Primeiro romance de Luís Mazás, Adela no País de Ural


M Editora. 2020

Adela sempre quis levar um caminho pela vida em direção contrária, sentindo-se muitas vezes fora de lugar, sobretudo depois dum divórcio.
Um dia, por acaso, desperta no mundo de Ural; um país, talvez fruto dum mal sonho, onde terá que passar por muitas vicissitudes.
Nesta odisseia, num mundo distópico a preto e branco, toparemos com situações tragicómicas que têm um referente nas nossas vidas reais e na ultra realidade que é a arte.


Assim começa ADELA NO PAÍS DE URAL:

Eis a luz solar a que experimenta a mudança própria dos tempos ágeis. Um cúmulo de saudades e esperanças outrora vivas e que agora se esvaem, olhando para a porta fechada, a mesa cheia de jornais. Abrir as gavetas na procura duma chávena e ver a louça tanto tempo sem usar, os pratos de cerâmica adornados com belos motivos orientais, a fonte de vidro colorido qual rosa dos ventos.

Adela apanhou o café, moeu-o naquele moinho de mão que fora da sua tia Amparo, a pintora. E, enquanto moía, pensava nos verãos na casa do avô Emílio, quando a tia regressava das suas viagens pela Europa e lhe trazia frascos de Chanel n.º 5, incenso da China, e objetos curiosos que comprara em Lisboa na Feira da Ladra. Trazia lhe discos de jazz...

Enquanto o café se fazia, foi até onde tinha a sua coleção de discos: Sonny Rollins, Django Reinhardt... Bessie Smith, era o que procurava. Colocou-o no gira discos. Soava Jail house Blues. Era a cantora de blues favorita de tia Amparo. Sentou se a tomar o café escutando a música. Deixou finalizar o lado do disco e ficou sentada na mesa da sala olhando para o quadro da parede, uma reprodução d’O dormitório de Balthus. Então sentiu desassossego. Era sensação de desamparo que lhe fazia sentir a pintura. A maldade da rapariga que violava a intimidade da jovem estendida no divã despida, ao abrir as cortinas deixando ver assim a sua nudez do exterior da casa.

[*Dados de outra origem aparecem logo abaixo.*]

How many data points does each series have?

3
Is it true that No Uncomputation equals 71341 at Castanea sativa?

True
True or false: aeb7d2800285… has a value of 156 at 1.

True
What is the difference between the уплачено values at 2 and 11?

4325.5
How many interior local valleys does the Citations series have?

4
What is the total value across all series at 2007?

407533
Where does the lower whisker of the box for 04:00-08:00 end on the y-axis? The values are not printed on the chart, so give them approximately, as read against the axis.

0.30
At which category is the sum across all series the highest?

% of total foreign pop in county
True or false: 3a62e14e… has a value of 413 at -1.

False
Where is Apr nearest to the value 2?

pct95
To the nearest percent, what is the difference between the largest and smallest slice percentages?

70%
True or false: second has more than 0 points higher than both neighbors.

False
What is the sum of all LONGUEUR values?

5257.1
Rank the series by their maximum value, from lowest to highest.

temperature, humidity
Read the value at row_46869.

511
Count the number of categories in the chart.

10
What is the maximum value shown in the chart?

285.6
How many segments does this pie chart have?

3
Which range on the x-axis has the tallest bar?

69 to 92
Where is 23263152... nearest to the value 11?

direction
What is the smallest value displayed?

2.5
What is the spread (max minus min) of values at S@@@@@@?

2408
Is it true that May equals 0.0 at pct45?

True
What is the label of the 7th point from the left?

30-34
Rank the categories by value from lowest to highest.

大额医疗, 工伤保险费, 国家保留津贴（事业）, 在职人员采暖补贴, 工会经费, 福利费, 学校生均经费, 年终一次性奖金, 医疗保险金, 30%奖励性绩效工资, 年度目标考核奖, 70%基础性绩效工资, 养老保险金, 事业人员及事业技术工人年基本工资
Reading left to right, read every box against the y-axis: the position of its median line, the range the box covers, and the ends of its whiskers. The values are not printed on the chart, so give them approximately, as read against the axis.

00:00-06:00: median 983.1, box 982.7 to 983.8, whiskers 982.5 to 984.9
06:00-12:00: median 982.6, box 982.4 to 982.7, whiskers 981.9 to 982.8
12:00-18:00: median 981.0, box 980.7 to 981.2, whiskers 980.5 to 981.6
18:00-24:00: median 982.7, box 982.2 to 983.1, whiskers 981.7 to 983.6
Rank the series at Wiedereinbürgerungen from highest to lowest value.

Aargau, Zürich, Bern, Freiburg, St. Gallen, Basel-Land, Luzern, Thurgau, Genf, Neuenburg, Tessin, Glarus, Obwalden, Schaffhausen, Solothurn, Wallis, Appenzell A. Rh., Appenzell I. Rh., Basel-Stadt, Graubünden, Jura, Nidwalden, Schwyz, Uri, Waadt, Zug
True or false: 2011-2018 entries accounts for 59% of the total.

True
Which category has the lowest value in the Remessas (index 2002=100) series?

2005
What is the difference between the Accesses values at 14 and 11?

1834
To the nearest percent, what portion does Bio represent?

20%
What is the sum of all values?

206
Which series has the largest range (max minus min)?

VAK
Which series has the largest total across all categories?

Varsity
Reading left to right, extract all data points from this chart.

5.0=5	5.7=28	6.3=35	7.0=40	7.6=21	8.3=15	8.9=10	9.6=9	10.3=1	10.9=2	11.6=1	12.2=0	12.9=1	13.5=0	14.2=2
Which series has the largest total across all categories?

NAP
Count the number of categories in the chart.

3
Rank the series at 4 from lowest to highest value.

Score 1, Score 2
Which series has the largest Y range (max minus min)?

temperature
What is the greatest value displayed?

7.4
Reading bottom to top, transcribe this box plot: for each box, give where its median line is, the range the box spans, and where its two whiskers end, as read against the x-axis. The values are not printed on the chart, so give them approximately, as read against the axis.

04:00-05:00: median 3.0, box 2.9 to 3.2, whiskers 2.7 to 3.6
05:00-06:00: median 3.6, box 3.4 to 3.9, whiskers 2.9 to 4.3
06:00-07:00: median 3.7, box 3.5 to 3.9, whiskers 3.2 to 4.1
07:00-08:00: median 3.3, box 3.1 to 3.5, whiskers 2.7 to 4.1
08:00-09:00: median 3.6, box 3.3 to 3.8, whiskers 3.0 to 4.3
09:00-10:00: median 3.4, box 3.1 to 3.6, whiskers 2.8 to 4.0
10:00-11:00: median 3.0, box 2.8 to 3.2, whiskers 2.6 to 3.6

Foi até à cozinha, levando a louça à pia. Pensou no tempo que transcorrera. Agora a sua querida tia já não estava: viera tão doente do pulmão de Estocolmo. Mas Adela sabia que morrera de saudade, a doença da família. O avô Emílio começara a não falar com ninguém, a dar passeios sozinho pela praia. E um dia não voltou a casa. Três dias depois aparecera morto no caminho de ferro.